Desert Dweller

As I enter my fifth month of consulting fieldwork, I continue to find myself in incredibly beautiful and unusual desert regions of Southern California. I’ve worked closely with species like the endangered Mojave desert tortoise and burrowing owl - and by that I mean exploring through open desert territory for sometimes up to 5-10 miles a day surveying for these species. Sometimes alone (mostly the drives). And sometimes with other biologists. I'm happiest when I’m on a survey crew with other biologists - it’s always inspiring to hear other their wildlife experiences since I’m still relatively new to working in the desert.  We talk about all things wildlife and it makes my job so fun and interesting - we nerd out about snakes, tortoises, lizards, and all the other interesting critters of the desert. Even when I’m working on construction gigs, the whole crew loves to geek out about the raptors - owls are always a fan favorite! 


Most often times though, I'm alone driving or walking long distances and I don’t have many people to talk to besides my fellow chihuahua skull, peanut butter...Haha just kidding, I’m not talking to skulls or myself...yet, but its kind of like having my own Wilson! All jokes aside though, I do feel powerful thoughts though, mostly about the impact I have on the species I work with and wondering how I can be an engaging and successful biologist. It’s in these moments that I reflect back on what my new friends share with me -  it helps fuel my dream of working with endangered species.

The best part about those moments is how mentally freed I feel -  there is literally not a single soul to tell you to think or do otherwise. I can simply just live in that moment with these experiences I never imagined I would live through. And feel happily present in a vast space that gives me the mental authority to trust my skills as a biologist. Literally, there is nothing for miles and I am as free as the birds that soar above me. I can be the best version of my biologist self out there and that feels very liberating. I’ve had to rely on myself in ways I haven’t had to before and that requires a special level of responsibility and safety when you're in the field alone. It’s a good feeling nonetheless - learning to be comfortable with being uncomfortable. 

On a personality related note - I’ve been realizing how much of an extrovert I am and sometimes I feel like that doesn’t always fit the nerdy stereotype that can be attached to a scientists persona. I think those thoughts stem from a bit of imposter syndrome because in reality you can be whoever you want to be regardless of your job title. But anyways, between the independent work and meeting different people every week on wildlife surveys, it makes it hard to share deep interactions and that’s what I feel like I’m missing. I guess I’m sort of searching for a mentor in some ways too. 
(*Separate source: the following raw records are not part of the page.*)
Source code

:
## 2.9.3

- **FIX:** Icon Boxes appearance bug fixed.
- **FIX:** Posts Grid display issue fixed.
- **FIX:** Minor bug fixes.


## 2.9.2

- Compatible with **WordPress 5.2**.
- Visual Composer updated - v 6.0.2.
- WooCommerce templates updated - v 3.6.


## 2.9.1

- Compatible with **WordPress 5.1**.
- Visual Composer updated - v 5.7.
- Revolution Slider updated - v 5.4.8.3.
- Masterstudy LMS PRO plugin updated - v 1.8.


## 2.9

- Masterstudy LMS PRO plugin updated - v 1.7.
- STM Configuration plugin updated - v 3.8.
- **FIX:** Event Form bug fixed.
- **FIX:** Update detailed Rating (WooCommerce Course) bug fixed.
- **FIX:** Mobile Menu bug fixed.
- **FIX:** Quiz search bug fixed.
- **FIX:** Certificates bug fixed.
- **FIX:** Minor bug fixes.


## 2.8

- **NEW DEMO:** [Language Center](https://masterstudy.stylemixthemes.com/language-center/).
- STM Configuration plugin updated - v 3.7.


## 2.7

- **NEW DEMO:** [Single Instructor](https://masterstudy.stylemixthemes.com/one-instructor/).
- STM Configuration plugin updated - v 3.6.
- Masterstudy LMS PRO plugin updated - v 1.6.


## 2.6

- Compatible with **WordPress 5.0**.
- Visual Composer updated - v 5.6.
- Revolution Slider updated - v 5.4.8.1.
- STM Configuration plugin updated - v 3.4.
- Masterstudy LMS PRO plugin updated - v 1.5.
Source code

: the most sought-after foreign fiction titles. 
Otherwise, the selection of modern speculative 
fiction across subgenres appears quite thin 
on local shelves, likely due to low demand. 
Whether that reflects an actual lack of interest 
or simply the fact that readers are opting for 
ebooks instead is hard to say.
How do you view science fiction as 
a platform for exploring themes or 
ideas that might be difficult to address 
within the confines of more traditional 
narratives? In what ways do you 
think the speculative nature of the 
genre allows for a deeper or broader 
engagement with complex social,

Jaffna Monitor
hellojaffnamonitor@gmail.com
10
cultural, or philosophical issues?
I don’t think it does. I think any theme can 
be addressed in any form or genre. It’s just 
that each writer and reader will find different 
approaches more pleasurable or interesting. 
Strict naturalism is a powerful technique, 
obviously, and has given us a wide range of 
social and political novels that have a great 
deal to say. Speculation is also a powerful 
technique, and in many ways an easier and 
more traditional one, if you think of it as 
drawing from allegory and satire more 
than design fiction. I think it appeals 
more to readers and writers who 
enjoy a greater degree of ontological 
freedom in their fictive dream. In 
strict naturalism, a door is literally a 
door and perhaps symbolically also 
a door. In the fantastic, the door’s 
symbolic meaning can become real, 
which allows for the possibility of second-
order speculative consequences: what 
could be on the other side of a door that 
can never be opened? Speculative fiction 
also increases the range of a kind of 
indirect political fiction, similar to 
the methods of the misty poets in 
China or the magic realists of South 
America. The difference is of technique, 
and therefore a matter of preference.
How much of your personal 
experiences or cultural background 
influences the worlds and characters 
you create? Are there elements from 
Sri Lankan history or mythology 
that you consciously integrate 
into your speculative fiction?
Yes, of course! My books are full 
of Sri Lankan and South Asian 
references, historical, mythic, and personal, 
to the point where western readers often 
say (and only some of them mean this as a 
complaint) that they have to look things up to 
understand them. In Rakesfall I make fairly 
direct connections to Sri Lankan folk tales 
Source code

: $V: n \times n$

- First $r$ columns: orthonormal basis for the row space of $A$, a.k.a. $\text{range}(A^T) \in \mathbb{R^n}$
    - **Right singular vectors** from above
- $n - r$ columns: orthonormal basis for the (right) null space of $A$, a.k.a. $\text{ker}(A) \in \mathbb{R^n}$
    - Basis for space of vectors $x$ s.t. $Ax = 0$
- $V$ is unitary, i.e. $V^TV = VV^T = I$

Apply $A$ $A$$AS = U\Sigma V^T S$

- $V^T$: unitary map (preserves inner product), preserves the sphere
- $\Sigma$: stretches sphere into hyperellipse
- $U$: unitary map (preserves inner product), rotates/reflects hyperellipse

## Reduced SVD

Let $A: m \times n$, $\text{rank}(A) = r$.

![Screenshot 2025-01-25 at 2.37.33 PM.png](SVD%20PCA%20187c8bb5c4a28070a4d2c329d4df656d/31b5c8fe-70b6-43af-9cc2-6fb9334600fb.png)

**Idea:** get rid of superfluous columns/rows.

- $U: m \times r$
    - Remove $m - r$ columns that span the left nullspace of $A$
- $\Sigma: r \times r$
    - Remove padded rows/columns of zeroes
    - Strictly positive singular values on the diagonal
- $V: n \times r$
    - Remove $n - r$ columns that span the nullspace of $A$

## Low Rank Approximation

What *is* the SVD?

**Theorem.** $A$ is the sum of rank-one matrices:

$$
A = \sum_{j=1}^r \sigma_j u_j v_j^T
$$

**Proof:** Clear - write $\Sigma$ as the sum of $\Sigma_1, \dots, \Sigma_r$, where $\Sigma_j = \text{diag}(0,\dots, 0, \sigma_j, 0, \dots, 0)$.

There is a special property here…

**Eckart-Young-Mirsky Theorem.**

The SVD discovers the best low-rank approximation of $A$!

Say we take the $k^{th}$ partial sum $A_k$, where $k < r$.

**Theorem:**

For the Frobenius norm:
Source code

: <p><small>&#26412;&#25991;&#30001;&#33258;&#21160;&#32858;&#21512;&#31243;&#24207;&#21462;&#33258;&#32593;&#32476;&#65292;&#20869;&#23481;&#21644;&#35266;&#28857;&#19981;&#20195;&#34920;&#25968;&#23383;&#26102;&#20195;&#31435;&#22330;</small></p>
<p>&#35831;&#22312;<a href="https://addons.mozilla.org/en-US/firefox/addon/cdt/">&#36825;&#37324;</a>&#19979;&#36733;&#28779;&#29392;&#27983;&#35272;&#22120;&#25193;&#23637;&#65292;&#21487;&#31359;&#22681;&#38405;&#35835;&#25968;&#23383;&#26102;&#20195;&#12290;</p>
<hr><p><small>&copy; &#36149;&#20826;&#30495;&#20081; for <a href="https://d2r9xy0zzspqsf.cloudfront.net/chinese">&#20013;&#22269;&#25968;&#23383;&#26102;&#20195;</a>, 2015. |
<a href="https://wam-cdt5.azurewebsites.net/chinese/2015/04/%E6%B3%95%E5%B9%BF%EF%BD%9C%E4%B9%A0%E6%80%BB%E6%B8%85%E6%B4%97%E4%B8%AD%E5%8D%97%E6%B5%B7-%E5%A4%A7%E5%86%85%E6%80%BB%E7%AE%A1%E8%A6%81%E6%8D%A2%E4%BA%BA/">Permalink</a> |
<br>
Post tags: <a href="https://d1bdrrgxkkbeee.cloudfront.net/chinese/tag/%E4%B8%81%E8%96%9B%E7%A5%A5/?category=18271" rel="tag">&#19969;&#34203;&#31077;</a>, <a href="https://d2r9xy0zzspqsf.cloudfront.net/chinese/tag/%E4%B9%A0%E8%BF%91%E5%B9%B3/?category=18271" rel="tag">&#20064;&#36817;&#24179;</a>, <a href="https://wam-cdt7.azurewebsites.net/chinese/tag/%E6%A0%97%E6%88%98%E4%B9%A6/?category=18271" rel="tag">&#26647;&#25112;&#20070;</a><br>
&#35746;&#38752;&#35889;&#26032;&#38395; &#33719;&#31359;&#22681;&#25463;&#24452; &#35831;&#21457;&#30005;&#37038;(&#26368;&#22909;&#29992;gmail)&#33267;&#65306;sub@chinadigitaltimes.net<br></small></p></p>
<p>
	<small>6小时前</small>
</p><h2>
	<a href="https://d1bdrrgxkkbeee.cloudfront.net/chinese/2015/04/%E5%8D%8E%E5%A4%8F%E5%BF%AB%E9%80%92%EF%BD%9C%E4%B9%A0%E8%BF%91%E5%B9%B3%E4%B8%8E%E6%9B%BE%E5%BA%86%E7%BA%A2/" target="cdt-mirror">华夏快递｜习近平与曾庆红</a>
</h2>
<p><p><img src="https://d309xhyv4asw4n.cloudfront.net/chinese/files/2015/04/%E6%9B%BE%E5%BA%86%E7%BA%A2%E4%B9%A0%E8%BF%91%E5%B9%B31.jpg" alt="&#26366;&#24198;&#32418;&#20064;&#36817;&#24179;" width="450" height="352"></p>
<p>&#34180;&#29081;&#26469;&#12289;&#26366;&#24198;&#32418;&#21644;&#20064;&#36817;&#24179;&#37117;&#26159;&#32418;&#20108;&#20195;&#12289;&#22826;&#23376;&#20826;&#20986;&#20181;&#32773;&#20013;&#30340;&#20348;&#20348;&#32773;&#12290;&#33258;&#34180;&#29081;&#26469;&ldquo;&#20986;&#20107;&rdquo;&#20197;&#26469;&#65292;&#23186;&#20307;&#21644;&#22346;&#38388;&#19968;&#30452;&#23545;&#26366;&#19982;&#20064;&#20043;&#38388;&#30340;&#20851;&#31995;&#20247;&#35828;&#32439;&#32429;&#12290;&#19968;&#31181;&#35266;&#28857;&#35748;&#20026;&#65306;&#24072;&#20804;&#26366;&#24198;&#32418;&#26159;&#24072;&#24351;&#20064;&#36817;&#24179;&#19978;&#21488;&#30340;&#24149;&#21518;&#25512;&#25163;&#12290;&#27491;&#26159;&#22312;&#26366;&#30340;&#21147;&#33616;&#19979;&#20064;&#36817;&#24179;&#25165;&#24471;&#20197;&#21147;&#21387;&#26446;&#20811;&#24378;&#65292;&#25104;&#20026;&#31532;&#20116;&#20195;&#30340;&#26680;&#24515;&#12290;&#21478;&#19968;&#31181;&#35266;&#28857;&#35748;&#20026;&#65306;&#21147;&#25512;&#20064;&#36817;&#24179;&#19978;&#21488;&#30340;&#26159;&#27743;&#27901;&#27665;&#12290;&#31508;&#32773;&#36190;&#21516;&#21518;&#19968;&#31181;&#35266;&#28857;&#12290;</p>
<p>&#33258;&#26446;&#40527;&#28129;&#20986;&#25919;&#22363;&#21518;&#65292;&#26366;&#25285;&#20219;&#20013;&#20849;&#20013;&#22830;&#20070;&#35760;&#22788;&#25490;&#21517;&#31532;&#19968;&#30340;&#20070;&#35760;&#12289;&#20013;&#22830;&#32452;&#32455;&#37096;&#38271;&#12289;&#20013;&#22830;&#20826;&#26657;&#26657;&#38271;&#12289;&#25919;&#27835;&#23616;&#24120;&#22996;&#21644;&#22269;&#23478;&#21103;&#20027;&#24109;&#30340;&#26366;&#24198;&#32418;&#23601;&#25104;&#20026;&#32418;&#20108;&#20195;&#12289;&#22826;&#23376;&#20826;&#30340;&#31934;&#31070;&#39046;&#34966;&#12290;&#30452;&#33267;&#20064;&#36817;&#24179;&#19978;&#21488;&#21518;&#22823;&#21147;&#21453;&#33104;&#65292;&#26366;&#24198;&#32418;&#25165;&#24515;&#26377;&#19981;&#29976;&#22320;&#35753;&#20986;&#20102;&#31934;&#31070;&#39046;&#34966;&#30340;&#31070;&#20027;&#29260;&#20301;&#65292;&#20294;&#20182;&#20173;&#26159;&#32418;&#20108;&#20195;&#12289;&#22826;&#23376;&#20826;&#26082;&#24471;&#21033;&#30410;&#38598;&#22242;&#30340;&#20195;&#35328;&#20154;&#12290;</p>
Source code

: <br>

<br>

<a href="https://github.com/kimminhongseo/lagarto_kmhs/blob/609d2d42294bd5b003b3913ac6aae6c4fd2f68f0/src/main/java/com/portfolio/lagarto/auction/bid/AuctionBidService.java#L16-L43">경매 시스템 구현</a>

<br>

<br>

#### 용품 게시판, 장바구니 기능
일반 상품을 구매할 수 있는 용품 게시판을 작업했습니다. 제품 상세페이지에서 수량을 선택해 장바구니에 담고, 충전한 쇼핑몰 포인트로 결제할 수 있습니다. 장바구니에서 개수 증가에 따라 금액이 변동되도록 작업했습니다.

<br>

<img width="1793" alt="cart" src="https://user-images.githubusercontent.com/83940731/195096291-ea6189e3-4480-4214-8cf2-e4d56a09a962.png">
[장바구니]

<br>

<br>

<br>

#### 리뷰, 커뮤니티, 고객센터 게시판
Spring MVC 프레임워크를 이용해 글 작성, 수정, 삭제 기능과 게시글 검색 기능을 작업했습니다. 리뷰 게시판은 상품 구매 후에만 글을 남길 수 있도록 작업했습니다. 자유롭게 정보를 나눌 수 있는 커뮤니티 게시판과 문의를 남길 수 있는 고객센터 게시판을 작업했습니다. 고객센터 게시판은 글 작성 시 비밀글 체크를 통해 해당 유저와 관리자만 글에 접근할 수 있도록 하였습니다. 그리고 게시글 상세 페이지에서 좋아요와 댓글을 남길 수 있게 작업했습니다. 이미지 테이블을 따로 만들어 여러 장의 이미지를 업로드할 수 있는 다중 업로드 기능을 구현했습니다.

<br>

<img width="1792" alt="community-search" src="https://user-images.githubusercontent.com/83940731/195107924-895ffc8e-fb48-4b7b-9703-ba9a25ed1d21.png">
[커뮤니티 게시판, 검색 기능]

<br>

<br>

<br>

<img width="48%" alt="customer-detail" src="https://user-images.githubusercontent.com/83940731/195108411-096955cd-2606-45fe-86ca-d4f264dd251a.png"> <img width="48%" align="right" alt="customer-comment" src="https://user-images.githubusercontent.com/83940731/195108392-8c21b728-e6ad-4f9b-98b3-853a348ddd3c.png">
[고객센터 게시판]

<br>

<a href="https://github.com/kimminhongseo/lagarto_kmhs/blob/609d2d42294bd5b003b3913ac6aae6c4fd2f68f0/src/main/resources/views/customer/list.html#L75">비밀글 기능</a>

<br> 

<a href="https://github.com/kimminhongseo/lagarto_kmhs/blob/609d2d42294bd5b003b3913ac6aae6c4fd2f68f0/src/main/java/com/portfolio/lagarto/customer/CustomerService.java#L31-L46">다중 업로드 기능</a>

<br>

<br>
Lately it’s also felt challenging at times to connect my San Diego life to my desert alter ego, and maybe they just won’t ever really fully connect. It’s not a bad thing necessarily because I get to travel out in the field and encourage myself and my purpose. I guess what it boils down to is wanting to share my experiences, and feeling like I can’t sometimes because I travel and work during long, unconventional hours. I’ve definitely become more comfortable with the independence of doing fieldwork though, it is fun and I like the unconventional lifestyle that comes with it, my weeks are always different!

Simply put, I am a happily independent field biologist, but I don’t have to feel alone and that’s why I created the blog - as an outlet for me to share my invisible thoughts and dreams and type them into my virtual reality that is my DESERT DIARY.  It’s important to me that I reflect on whatever strange, lovely and educational encounters I have with wildlife and communicate my experiences to be a voice for endangered species - they can’t speak or ask for help so I’d like to be apart of helping them by being a voice and caring witness! 

Well, here we go. I invite you to join me on my journey, as I navigate the wildlife conservation space as a young, independent, eager and very happy desert dwelling field biologist.